Eneyo served as the program director for industrial engineering from 1999-2005. In 2000, the manufacturing engineering program was added to industrial engineering, causing the unit’s title to be changed from Industrial Engineering (IE) to Industrial and Manufacturing Engineering (IME).
He continued his term as the program director for the newly constituted industrial and manufacturing engineering from 2000-05. Eneyo was responsible for the accreditation of the industrial engineering program in 2002 and successfully got the manufacturing engineering program through its first ABET accreditation visit in 2004.
For more than 15 years at SIUE, Eneyo was the only black faculty in the School of Engineering (SOE). Today, he is the only black faculty in his department and one of only two black SOE faculty members. Currently, he is the most senior of a small group of black professors on campus.
During Eneyo’s long and productive career at SIUE, he has worked to ensure that students receive a quality education, supported black engineering students in their pursuit to the finish line and advocated for more black faculty.
“I cannot be satisfied with any achievements I receive,” said Eneyo. “My concern is for others and how to make things more inclusive, especially for the underprivileged and the next generation.”

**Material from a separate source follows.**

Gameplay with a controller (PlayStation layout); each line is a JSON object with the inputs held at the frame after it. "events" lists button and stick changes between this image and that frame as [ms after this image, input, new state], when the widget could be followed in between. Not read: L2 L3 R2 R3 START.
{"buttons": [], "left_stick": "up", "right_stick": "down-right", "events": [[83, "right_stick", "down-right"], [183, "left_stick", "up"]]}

Some of Eneyo’s accomplishments include:
- One of three faculty members hired 30 years ago to develop the engineering program at SIUE
- Faculty advisor for the SIUE student chapter of the National Society of Black Engineers (NSBE) since 1989
- Improved the student enrollment of a struggling industrial engineering program from its lowest number of 14 in August 1999 to 45 in August 2000, during his first year as program director
- Hired and mentored a tenure-track faculty for the manufacturing engineering program and three adjunct faculty members
- Supervised two internal SIUE program reviews of industrial and manufacturing engineering programs in fiscal years 2000 and 2005.
- Instrumental in the establishment of a formal Faculty Search Policy for the School of Engineering, which was approved in 2013
- Named Outstanding Faculty in the SIUE Department of Industrial Engineering in 2013
- Winner of NSBE’s 2016 Golden Torch Award for Lifetime Achievement in Academia
“I’ve been at SIUE for a long time,” reflected Eneyo. “I have been a faculty senator. I have also served on various University level committees, including Calendar Conversion/Implementation, BRIDGE, General Education and the provost’s Promising Recruitment Initiatives Mark Excellence (PRIME) committee, which dealt with targeted recruitment for faculty. There has been a lot of changes, but we still have a long way to go.”
Eneyo’s interest in diversity and inclusion also extends to the SIUE East St. Louis Center, where he has worked with students from the SIUE East St. Louis Charter High School and Upward Bound Programs.
“I would love to see more students from the SIUE East St. Louis Center programs admitted to SIUE’s School of Engineering,” he offered, “but if we want to increase the number of black students in our school, we have to offer scholarship money for them.”
“As a black faculty person, I’m concerned about leaving here without more ways and means for black students to excel across campus. But what gives me hope now, is the existence of the newly formed SIUE Black Faculty and Staff Association (BFSA),” said Eneyo, a BFSA founding member and the organization’s second vice president for faculty.
The group has been a long time in coming, according to Eneyo, who said the idea of BFSA was conceived more than 20 years ago.
Eneyo punctuates the end of his interview with the following quote from Dr. Martin Luther King Jr.
“Forces that threaten to negate life must be challenged by courage, which is the power of life to affirm itself in spite of life’s ambiguities. This requires the exercise of a creative will that enables us to hew out a stone of hope from a mountain of despair.”
Photo: Emmanuel Eneyo, PhD, professor in the Department of Mechanical and Industrial Engineering.